→ REQUIRED ACTION
The records below are to be retyped in full. Keep every word.

→ EXTRACTED RECORDS

···

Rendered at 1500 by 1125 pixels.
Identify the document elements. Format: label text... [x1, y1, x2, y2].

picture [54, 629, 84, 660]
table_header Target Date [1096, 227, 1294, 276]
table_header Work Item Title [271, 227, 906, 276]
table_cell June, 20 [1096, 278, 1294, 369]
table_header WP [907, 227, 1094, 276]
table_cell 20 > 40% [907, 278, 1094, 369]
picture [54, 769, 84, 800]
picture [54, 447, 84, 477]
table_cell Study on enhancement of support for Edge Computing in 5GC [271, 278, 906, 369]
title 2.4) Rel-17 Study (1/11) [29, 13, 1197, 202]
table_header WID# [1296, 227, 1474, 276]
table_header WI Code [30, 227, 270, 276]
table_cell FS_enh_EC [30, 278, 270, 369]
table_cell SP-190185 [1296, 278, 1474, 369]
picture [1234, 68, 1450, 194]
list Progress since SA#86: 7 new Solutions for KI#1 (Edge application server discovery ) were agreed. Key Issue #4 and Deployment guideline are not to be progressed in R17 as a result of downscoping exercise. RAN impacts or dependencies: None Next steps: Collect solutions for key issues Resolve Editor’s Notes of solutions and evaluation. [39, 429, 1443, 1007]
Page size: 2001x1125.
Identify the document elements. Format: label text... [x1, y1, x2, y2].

···

→ ANSWER SECTION
Rendered at 1500 by 1125 pixels.
Identify the document elements. Format: label text... [x1, y1, x2, y2].

picture [54, 629, 84, 660]
table_header Target Date [1096, 227, 1294, 276]
table_header Work Item Title [271, 227, 906, 276]
table_cell June, 20 [1096, 278, 1294, 369]
table_header WP [907, 227, 1094, 276]
table_cell 20 > 40% [907, 278, 1094, 369]
picture [54, 769, 84, 800]
picture [54, 447, 84, 477]
table_cell Study on enhancement of support for Edge Computing in 5GC [271, 278, 906, 369]
title 2.4) Rel-17 Study (1/11) [29, 13, 1197, 202]
table_header WID# [1296, 227, 1474, 276]
table_header WI Code [30, 227, 270, 276]
table_cell FS_enh_EC [30, 278, 270, 369]
table_cell SP-190185 [1296, 278, 1474, 369]
picture [1234, 68, 1450, 194]
list Progress since SA#86: 7 new Solutions for KI#1 (Edge application server discovery ) were agreed. Key Issue #4 and Deployment guideline are not to be progressed in R17 as a result of downscoping exercise. RAN impacts or dependencies: None Next steps: Collect solutions for key issues Resolve Editor’s Notes of solutions and evaluation. [39, 429, 1443, 1007]
Page size: 2001x1125.
Identify the document elements. Format: label text... [x1, y1, x2, y2].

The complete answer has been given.